The most common thing I see in the forests are probably butterflies and other insects - there are absolutely fantastic beetles here; we do indeed have poison dart frogs (like the Ruby Poison Dart Frog in the photo below) although you hear them much more often than you see them.
Alligators, we don't get. Caiman, we do, but further downriver in Napo and Orellana provinces, and deep on the Bobonaza and Pastaza in Pastaza province. Anaconda, further downriver still, closer to the Peru border and on the lower Rio Bobonaza. As for Piranha, those are good eatin'!
They mostly occur well out of my forest system and into the true Amazon. Lago Limoncocha, a lime-green Amazon lake two provinces away from me, is famous for its black piranhas.
More rarely, I see various kinds of monkey and tamarin, the smallest probably being the Golden Lion Tamarin (which are notoriously camera-shy), and the largest being wooly monkeys, of which the pictured is a baby - they're very trusting, and also very clumsy when they're young.
The smallest monkey in the largest groups award goes to Squirrel Monkeys, which run in troops of 50-300. These are the destroyers of gardens and robbers of banana trees. They're probably the most commonly seen primate in our forests, and you know they're up there because they throw down bromeliad hearts with the tasty part chewed out.
There are also Howler Monkeys (heard and not seen) and Spider Monkeys (which may choose to bomb you with half-eaten fruit, although you won't see them in the open very often).
Things that you only rarely see are the larger animals - Tapir, the bears, Puma, Ocelot, Jaguarundi, and Jaguar. There are also tropical tree-porcupines, and larger rodents like Agouti and Guanta, and also the wild pigs, Javelina and Peccary.

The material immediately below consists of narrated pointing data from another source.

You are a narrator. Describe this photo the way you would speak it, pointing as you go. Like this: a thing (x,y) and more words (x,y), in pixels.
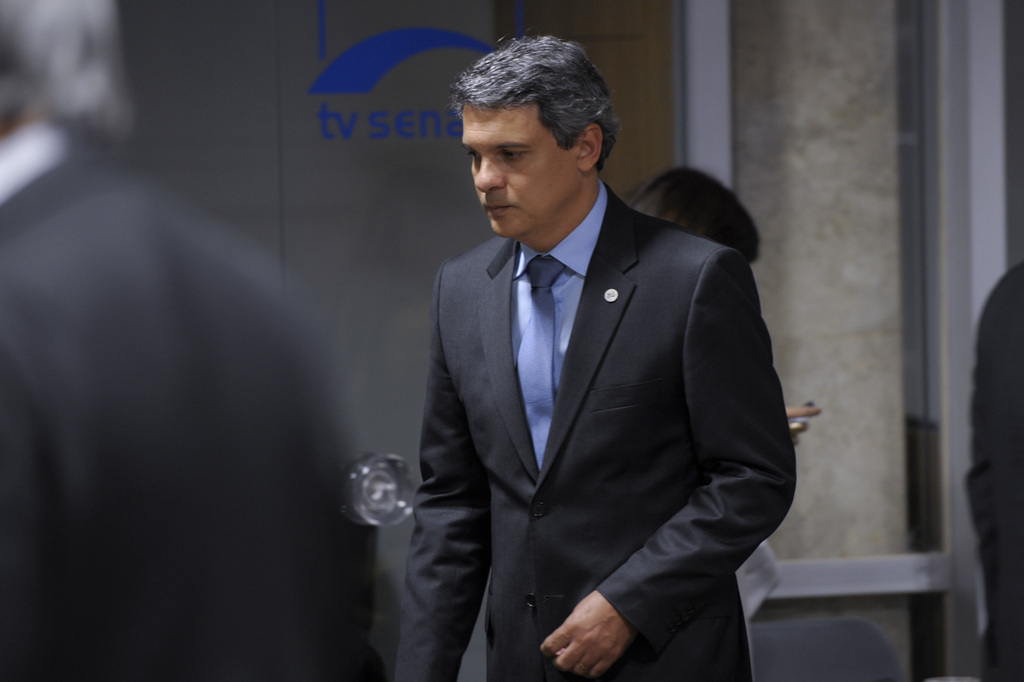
In the center of the image (524,238) we can see a man (655,396) standing. We can also see some people (278,448) standing beside him. In that a person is holding a device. On the backside (416,336) we can see a door (429,347) with some text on it.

In birds, there are everything from sparrows right through to blue and scarlet Macaws, called Papagallo here (father chicken), and in Morete swamps (which I don't have - I'm too high up) there are also Military and Hyacinth Macaws. The blue Macaw in this photo is a resident of Tena, a jungle city about 2 hours from Puyo by bus.
I've been divebombed by Trogons and Quetzals, there are noisy flocks of parrotlets and parrots, more tanagers and other songbirds than you can shake a stick at, the massive black vultures, and when you're lucky and close to water, Hoatzin, which are massive prehistoric-looking stinky "turkeys".
Although I fuss about them, I rarely see any of the resident snakes - I have on several occasions trodden on Corals hiding in the leaf mulch, which are the calmest poisonous snakes I've ever met, and which can be safely moved off the path using a stick to pull them up and toss them. I've encountered Ekis (Fer-de-lance) on three separate occasions, all of which ended with me eating them for dinner. Once upset (and they upset rather easily), an Ekis will follow you and strike you when you least expect it to, and there is no good antivenin so the safest thing to do is behead one when you see it.
Dixana, Ecuador is cheaper than almost any other holiday destination, and you can get here for around $1000 return, sometimes even less (if you flee the northern winter, you'll get here in low season, and everything will be cheaper) - I think Continental had the cheapest airfare last time I looked, but Delta, American, Avianca, LAN (not reccomended), AeroGal (excellent), and TAME all fly here. Once you're here, you'll be hard-pressed to spend $1000 in a month as long as you're willing to forgo the Galapagos islands - they're the most expensive thing to do in the country. I'm a very reasonably-priced tour guide. We're on the US Dollar, so you don't even have to worry about exchange rates.